Sunday, Oct 19, 2025
Sermon for the 19th Sunday after Pentecost
Wreseling with God
This morning we have two stories about faith and the importance of persistence, questioning and challenging in a life of faith. We begin with the story of Jacob wrestling with the man at night. The interpretation of this story about wrestling is actually a really great example of one of the ways we wrestle with God and our faith -- wrestling with what the text means. For thousands of years, faithful people have wrestled with this text -- with who the man is, with what he means when he said Jacob has striven with God and humans and prevailed.
In modern Christianity, we generally interpret the man as God because he says that Jacob has striven with God and man and prevailed, and because of Jacob's naming of the place. But Jewish interpretation is so much more varied. There are those who have written convincingly that the man is a demon, that the man is the spirit of Esau, or that Jacob is wrestling with himself, with the side of him that is selfish and conniving before he makes amends with his brother. Other interpretations are that the man is an angel of God, not God God's self.
According to these readings, the man says that Jacob has striven with God and man and won as a reflection on his life, how he has spend to much of his time fighting with and against his fellow humans and with God, but now he is going to be the father of a nation. None of these interpretations are wrong, none of them are faithless, none of them prove anything about the interpreter other than the lens through which they interpret scripture -- their knowledge, their context, what they believe about God and scripture. For thousands of years people have wrestled with this segment of scripture that so many of us might believe means and says one and only one thing.
One of the things I grieve losing as Christianity moved further and further from its roots (and as a consequence of a desire for a singular doctrine and the involvement of empire in the church), is this apparently loss of the value of arguing about what scripture means. The ability to freely -- and at times vehemently -- disagree about scripture and not only not get excommunicated but eat dinner together -- is all too rare in American Christianity.
When I was in Campus Ministry, a Jewish Student I knew through the Jewish Campus Ministry, Hillel, was invited to a Bible study by one of their Christian friends. They figured they liked the Bible and could maybe learn something new, so what the heck. Afterwards, they came to me deeply confused. The student experienced the Bible in a totally new way -- sitting around in a room, reading scripture, with one person telling everyone else what they should think it meant. No one was arguing! Few people even asked questions, at least not any questions that challenged the person leading the study and definitely not scripture itself. The student was absolutely flummoxed.

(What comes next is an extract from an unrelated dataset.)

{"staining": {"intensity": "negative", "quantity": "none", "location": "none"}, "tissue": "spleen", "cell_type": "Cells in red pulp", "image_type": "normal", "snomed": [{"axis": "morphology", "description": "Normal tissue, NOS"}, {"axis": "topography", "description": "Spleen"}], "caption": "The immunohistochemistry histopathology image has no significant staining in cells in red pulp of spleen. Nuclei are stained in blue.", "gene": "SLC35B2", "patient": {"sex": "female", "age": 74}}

Being raised Jewish, the culture they experienced around scripture was a culture of intense debate, of disagreement, of pulling the words and sentences apart to come to a greater understanding. When you read the commentaries of the Rabbis, there were debates written in. The student didn't understand how Christians learned anything if they just sat and listened to what one person thought about scripture (she says, ironically, as she stands in front of people telling them what she thinks about scripture, in a format that doesn't allow for questions). I told the student that I knew people who had been kicked out of Sunday school or confirmation for asking questions. That in some corners of Christianity, questions were akin to doubt, and in those same spaces doubt was something to cause deep shame. That questions and doubt and thoughts that don't conform could cause a person to be kicked out of their religious community. None of this made any sense to the student. Jesus was a rabbi! The rabbi! Rabbis are, generally, argumentative and encourage questions. Not only that, but the naming of the Jewish people, the ancestors of Jacob, came about from an evening of wrestling with an angel of God (there are many interpretations of this story in Judaism, one being Jacob wrestled with an angel of God).
This lack of a tolerance for dissent in so many spaces, this belief that there is one right way to interpret scripture, that "scripture is clear," leads to people being taught that they simply must assent to whatever the leader of their church or denomination says. It teaches that Christinaity teaches subordinance to the loudest voice in the room, subordinance to power. In this way, Christianity loses its inherently subversive nature. It also leaves no room for doubt, which creates a brittle faith. a faith that falls apart when things that don't fit into that particular interpretation happen.
A healthy life of faith is one that allows for wrestling with God, for yelling at God, for being persistent and demanding things from God, for asking again and again and again. There are so many stories in scripture in which someone talks back to God, questions God, and sometimes God changes God's mind as a result. Our faith lives only grow richer when we are able to ask these questions in community, to hold one another as we wrestle with God. Struggling with God and the meaning of it all together strengthens our bonds to one another and our faith -- even if we may come out with different conclusions about who God is and what God is doing in our lives. Let us wrestle with God together. Let us ask hard questions as we figure out what is next for Abiding Savior as a community. In our wrestling and persistence, we will be change.